Write out each line of the listing below as a numbered list, omitting any blank lines.

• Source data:
◇ ◇ ◇
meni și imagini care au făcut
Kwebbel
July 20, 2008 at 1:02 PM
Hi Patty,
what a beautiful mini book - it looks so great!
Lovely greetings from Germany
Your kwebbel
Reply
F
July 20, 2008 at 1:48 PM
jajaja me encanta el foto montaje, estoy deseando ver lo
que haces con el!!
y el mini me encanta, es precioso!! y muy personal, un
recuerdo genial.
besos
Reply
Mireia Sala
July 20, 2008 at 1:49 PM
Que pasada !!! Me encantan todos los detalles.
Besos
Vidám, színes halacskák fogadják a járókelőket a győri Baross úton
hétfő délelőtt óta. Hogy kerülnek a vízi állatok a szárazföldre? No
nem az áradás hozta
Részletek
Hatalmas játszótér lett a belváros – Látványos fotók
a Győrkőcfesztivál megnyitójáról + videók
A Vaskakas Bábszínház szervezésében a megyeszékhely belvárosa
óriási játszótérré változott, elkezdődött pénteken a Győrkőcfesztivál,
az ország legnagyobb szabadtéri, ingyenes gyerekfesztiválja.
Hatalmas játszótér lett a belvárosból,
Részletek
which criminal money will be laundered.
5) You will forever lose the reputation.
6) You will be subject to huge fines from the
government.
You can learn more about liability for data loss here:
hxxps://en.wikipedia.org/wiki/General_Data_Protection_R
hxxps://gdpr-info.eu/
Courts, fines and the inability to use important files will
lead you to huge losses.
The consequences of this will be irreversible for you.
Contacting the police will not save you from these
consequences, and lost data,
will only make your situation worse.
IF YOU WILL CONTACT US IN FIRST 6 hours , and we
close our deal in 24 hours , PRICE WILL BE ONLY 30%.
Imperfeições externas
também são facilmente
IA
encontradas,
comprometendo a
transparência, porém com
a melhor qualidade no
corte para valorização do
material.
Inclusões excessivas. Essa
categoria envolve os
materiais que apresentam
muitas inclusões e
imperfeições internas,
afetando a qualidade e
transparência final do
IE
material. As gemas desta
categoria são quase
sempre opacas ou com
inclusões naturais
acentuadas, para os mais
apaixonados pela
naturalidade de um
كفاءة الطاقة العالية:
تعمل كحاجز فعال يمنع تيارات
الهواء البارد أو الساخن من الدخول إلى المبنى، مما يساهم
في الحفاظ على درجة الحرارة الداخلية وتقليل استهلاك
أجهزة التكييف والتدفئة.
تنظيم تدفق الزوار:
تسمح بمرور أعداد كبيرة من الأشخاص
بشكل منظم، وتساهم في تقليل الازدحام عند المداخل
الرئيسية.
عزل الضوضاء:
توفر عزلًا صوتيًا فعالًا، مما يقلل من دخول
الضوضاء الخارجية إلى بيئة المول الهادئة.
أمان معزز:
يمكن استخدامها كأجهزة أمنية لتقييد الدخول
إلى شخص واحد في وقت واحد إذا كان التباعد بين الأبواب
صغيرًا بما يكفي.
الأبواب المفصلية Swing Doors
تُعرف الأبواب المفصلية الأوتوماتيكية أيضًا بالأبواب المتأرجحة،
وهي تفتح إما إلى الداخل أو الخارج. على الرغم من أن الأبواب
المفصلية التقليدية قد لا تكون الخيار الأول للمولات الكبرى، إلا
◇ ◇ ◇
• Answer section:
1. meni și imagini care au făcut
2. Kwebbel
3. July 20, 2008 at 1:02 PM
4. Hi Patty,
5. what a beautiful mini book - it looks so great!
6. Lovely greetings from Germany
7. Your kwebbel
8. Reply
9. F
10. July 20, 2008 at 1:48 PM
11. jajaja me encanta el foto montaje, estoy deseando ver lo
12. que haces con el!!
13. y el mini me encanta, es precioso!! y muy personal, un
14. recuerdo genial.
15. besos
16. Reply
17. Mireia Sala
18. July 20, 2008 at 1:49 PM
19. Que pasada !!! Me encantan todos los detalles.
20. Besos
21. Vidám, színes halacskák fogadják a járókelőket a győri Baross úton
22. hétfő délelőtt óta. Hogy kerülnek a vízi állatok a szárazföldre? No
23. nem az áradás hozta
24. Részletek
25. Hatalmas játszótér lett a belváros – Látványos fotók
26. a Győrkőcfesztivál megnyitójáról + videók
27. A Vaskakas Bábszínház szervezésében a megyeszékhely belvárosa
28. óriási játszótérré változott, elkezdődött pénteken a Győrkőcfesztivál,
29. az ország legnagyobb szabadtéri, ingyenes gyerekfesztiválja.
30. Hatalmas játszótér lett a belvárosból,
31. Részletek
32. which criminal money will be laundered.
33. 5) You will forever lose the reputation.
34. 6) You will be subject to huge fines from the
35. government.
36. You can learn more about liability for data loss here:
37. hxxps://en.wikipedia.org/wiki/General_Data_Protection_R
38. hxxps://gdpr-info.eu/
39. Courts, fines and the inability to use important files will
40. lead you to huge losses.
41. The consequences of this will be irreversible for you.
42. Contacting the police will not save you from these
43. consequences, and lost data,
44. will only make your situation worse.
45. IF YOU WILL CONTACT US IN FIRST 6 hours , and we
46. close our deal in 24 hours , PRICE WILL BE ONLY 30%.
47. Imperfeições externas
48. também são facilmente
49. IA
50. encontradas,
51. comprometendo a
52. transparência, porém com
53. a melhor qualidade no
54. corte para valorização do
55. material.
56. Inclusões excessivas. Essa
57. categoria envolve os
58. materiais que apresentam
59. muitas inclusões e
60. imperfeições internas,
61. afetando a qualidade e
62. transparência final do
63. IE
64. material. As gemas desta
65. categoria são quase
66. sempre opacas ou com
67. inclusões naturais
68. acentuadas, para os mais
69. apaixonados pela
70. naturalidade de um
71. كفاءة الطاقة العالية:
72. تعمل كحاجز فعال يمنع تيارات
73. الهواء البارد أو الساخن من الدخول إلى المبنى، مما يساهم
74. في الحفاظ على درجة الحرارة الداخلية وتقليل استهلاك
75. أجهزة التكييف والتدفئة.
76. تنظيم تدفق الزوار:
77. تسمح بمرور أعداد كبيرة من الأشخاص
78. بشكل منظم، وتساهم في تقليل الازدحام عند المداخل
79. الرئيسية.
80. عزل الضوضاء:
81. توفر عزلًا صوتيًا فعالًا، مما يقلل من دخول
82. الضوضاء الخارجية إلى بيئة المول الهادئة.
83. أمان معزز:
84. يمكن استخدامها كأجهزة أمنية لتقييد الدخول
85. إلى شخص واحد في وقت واحد إذا كان التباعد بين الأبواب
86. صغيرًا بما يكفي.
87. الأبواب المفصلية Swing Doors
88. تُعرف الأبواب المفصلية الأوتوماتيكية أيضًا بالأبواب المتأرجحة،
89. وهي تفتح إما إلى الداخل أو الخارج. على الرغم من أن الأبواب
90. المفصلية التقليدية قد لا تكون الخيار الأول للمولات الكبرى، إلا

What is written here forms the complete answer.